About Nicholas G. Martinez
After initially pursuing a career as a K-3rd grade elementary school teacher with additional training and coursework in special education and ESL, Nick Martinez switched careers paths to pursue his dream of being a cancer researcher. Using his mother’s passing from colon cancer at an early age as motivation, he gained a strong academic and research background in biochemistry and structural biology at the University of Kansas and through an NSF REU summer research fellowship in 2016 at Brandeis University. Nick Martinez chose to continue his graduate education at the University of North Carolina at Chapel Hill, where he is currently pursuing a Ph.D. in Biochemistry & Molecular Biology in Dr. Sharon Campbell’s lab.
He is currently a 4th year BCBP graduate student with an expected graduation date is December 2021. Nick will be joining Dr. Georgios Skiniotis’ lab at Stanford University as a postdoctoral fellow to gain cryo-EM experience prior to heading into industry.

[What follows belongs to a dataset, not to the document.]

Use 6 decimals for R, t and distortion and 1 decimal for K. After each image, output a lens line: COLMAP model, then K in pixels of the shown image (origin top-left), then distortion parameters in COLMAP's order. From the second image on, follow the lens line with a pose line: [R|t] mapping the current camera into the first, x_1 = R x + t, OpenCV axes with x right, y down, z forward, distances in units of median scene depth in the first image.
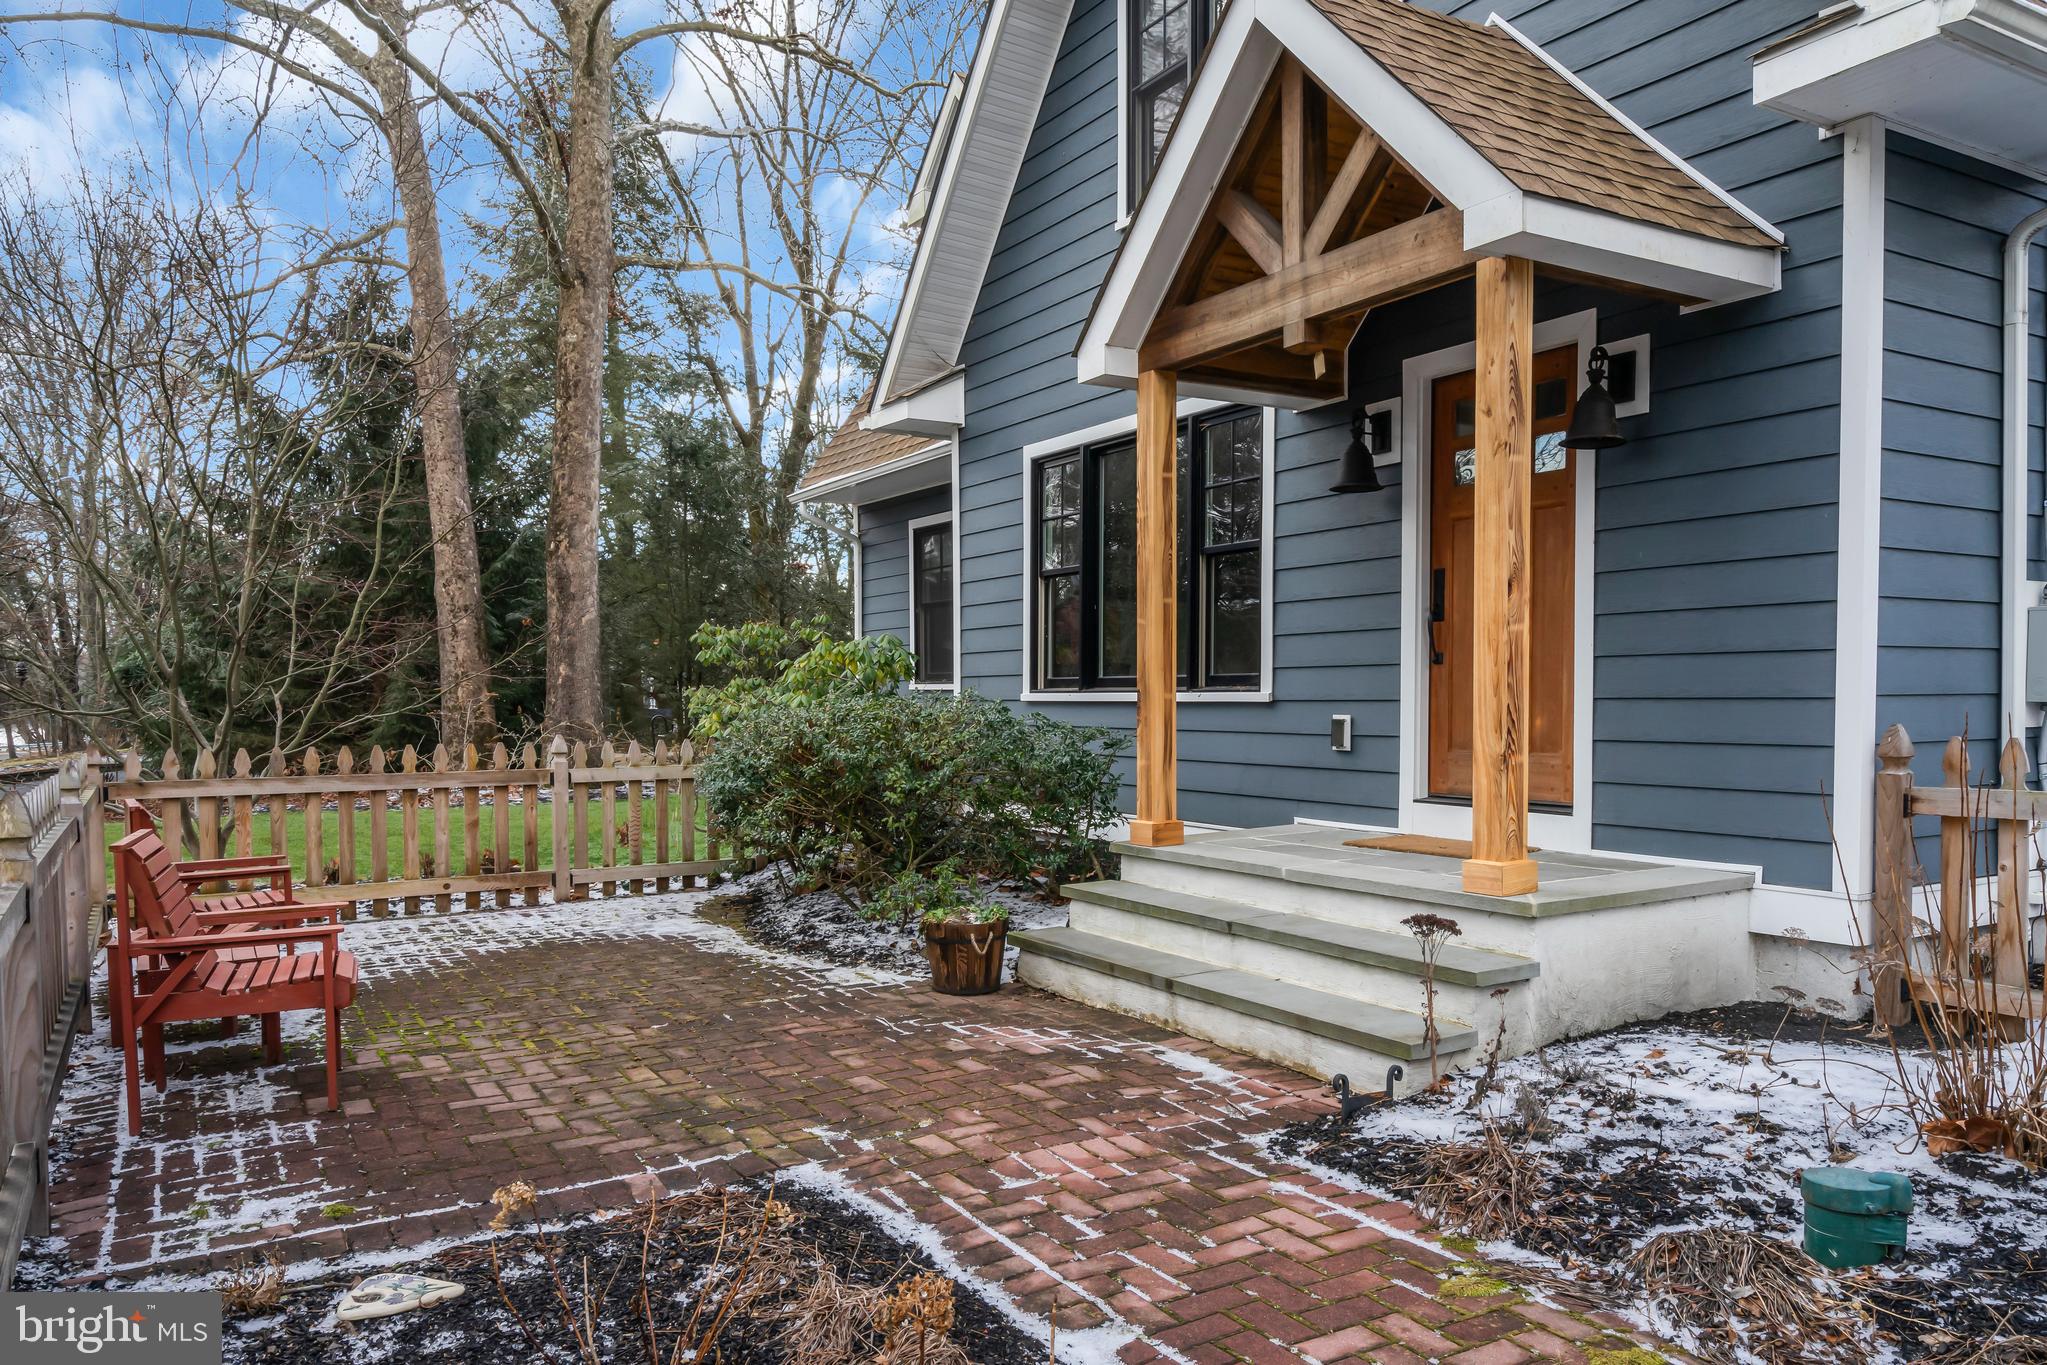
lens RADIAL K [[1423.0, 0, 1023.5], [0, 1423.0, 682.5], [0, 0, 1]] dist [0.047341, -0.000162]
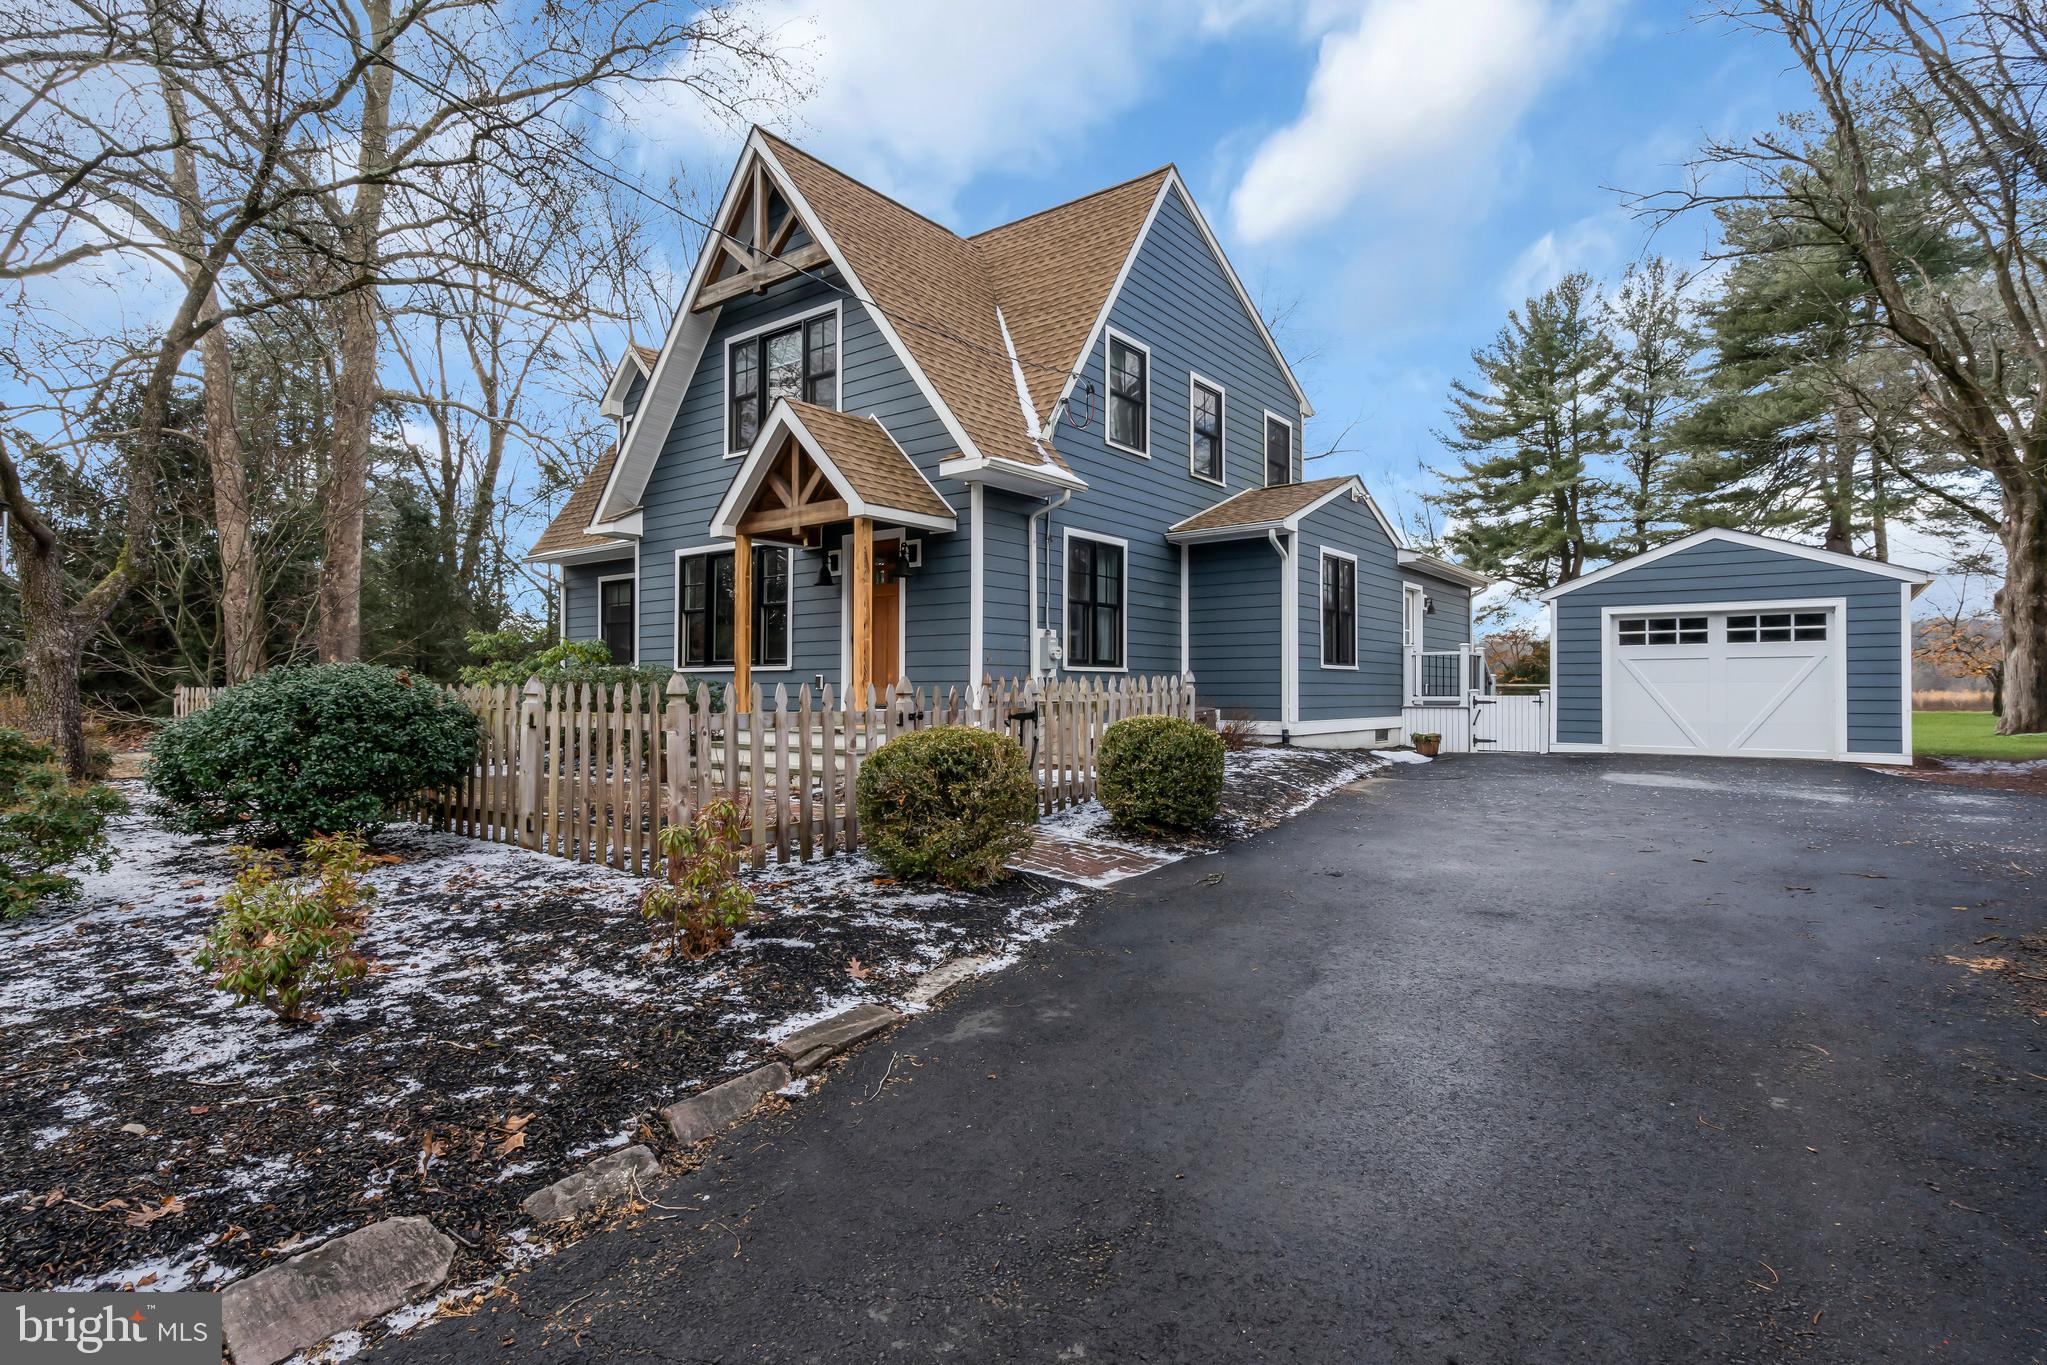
lens RADIAL K [[1015.6, 0, 1023.5], [0, 1015.6, 682.5], [0, 0, 1]] dist [0.040619, 0.000109]
pose [[0.932232, 0.010677, 0.361704, -0.088656], [-0.009637, 0.999943, -0.004678, 0.043337], [-0.361733, 0.000875, 0.932281, -0.811761]]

“Biophysical and structural characterization of novel RAS-binding domains (RBDs) of PI3Kα and PI3Kγ”
All authors: Nicholas G. Martinez, David F. Thieker, Leiah M. Carey, Juhi A. Rasquinha, Samantha K. Kistler, Brian A. Kuhlman, Sharon L. Campbell. Department of Biochemistry & Biophysics, UNC at Chapel Hill and Lineberger Comprehensive Cancer Center, UNC at Chapel Hill.